*Activity*:
Please print the records below word for word.

*Extracted information*:
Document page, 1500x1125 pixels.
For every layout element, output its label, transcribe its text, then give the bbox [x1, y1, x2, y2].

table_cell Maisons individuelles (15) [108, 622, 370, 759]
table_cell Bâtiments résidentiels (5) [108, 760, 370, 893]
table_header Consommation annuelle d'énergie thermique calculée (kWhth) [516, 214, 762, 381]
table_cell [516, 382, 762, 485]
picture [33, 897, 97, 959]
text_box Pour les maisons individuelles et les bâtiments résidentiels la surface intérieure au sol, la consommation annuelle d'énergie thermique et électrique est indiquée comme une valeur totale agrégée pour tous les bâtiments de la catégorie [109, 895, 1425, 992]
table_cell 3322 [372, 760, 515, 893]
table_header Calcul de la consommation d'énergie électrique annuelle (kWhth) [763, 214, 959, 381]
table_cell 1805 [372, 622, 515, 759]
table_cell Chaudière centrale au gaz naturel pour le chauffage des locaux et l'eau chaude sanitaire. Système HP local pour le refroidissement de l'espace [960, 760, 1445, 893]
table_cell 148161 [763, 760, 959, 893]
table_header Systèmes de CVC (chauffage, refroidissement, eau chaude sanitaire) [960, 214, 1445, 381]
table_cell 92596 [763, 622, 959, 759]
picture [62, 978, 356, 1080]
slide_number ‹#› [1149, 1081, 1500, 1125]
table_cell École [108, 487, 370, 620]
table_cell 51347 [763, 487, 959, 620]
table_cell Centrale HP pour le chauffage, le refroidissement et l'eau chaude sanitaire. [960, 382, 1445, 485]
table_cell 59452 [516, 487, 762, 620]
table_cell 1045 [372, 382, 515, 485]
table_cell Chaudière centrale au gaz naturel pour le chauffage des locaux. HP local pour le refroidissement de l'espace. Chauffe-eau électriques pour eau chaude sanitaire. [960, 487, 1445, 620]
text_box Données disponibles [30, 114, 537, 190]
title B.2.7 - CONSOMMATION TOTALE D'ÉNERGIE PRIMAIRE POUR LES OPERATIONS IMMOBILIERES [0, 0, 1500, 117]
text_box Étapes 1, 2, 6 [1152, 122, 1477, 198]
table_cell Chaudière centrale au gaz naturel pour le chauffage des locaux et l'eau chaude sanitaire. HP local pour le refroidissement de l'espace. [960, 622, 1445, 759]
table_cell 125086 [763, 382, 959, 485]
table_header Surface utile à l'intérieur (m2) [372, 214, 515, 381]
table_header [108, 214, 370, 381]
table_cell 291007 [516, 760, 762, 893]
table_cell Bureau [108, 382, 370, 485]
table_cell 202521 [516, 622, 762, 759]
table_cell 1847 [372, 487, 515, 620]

*Result below*:
Document page, 1500x1125 pixels.
For every layout element, output its label, transcribe its text, then give the bbox [x1, y1, x2, y2].

table_cell Maisons individuelles (15) [108, 622, 370, 759]
table_cell Bâtiments résidentiels (5) [108, 760, 370, 893]
table_header Consommation annuelle d'énergie thermique calculée (kWhth) [516, 214, 762, 381]
table_cell [516, 382, 762, 485]
picture [33, 897, 97, 959]
text_box Pour les maisons individuelles et les bâtiments résidentiels la surface intérieure au sol, la consommation annuelle d'énergie thermique et électrique est indiquée comme une valeur totale agrégée pour tous les bâtiments de la catégorie [109, 895, 1425, 992]
table_cell 3322 [372, 760, 515, 893]
table_header Calcul de la consommation d'énergie électrique annuelle (kWhth) [763, 214, 959, 381]
table_cell 1805 [372, 622, 515, 759]
table_cell Chaudière centrale au gaz naturel pour le chauffage des locaux et l'eau chaude sanitaire. Système HP local pour le refroidissement de l'espace [960, 760, 1445, 893]
table_cell 148161 [763, 760, 959, 893]
table_header Systèmes de CVC (chauffage, refroidissement, eau chaude sanitaire) [960, 214, 1445, 381]
table_cell 92596 [763, 622, 959, 759]
picture [62, 978, 356, 1080]
slide_number ‹#› [1149, 1081, 1500, 1125]
table_cell École [108, 487, 370, 620]
table_cell 51347 [763, 487, 959, 620]
table_cell Centrale HP pour le chauffage, le refroidissement et l'eau chaude sanitaire. [960, 382, 1445, 485]
table_cell 59452 [516, 487, 762, 620]
table_cell 1045 [372, 382, 515, 485]
table_cell Chaudière centrale au gaz naturel pour le chauffage des locaux. HP local pour le refroidissement de l'espace. Chauffe-eau électriques pour eau chaude sanitaire. [960, 487, 1445, 620]
text_box Données disponibles [30, 114, 537, 190]
title B.2.7 - CONSOMMATION TOTALE D'ÉNERGIE PRIMAIRE POUR LES OPERATIONS IMMOBILIERES [0, 0, 1500, 117]
text_box Étapes 1, 2, 6 [1152, 122, 1477, 198]
table_cell Chaudière centrale au gaz naturel pour le chauffage des locaux et l'eau chaude sanitaire. HP local pour le refroidissement de l'espace. [960, 622, 1445, 759]
table_cell 125086 [763, 382, 959, 485]
table_header Surface utile à l'intérieur (m2) [372, 214, 515, 381]
table_header [108, 214, 370, 381]
table_cell 291007 [516, 760, 762, 893]
table_cell Bureau [108, 382, 370, 485]
table_cell 202521 [516, 622, 762, 759]
table_cell 1847 [372, 487, 515, 620]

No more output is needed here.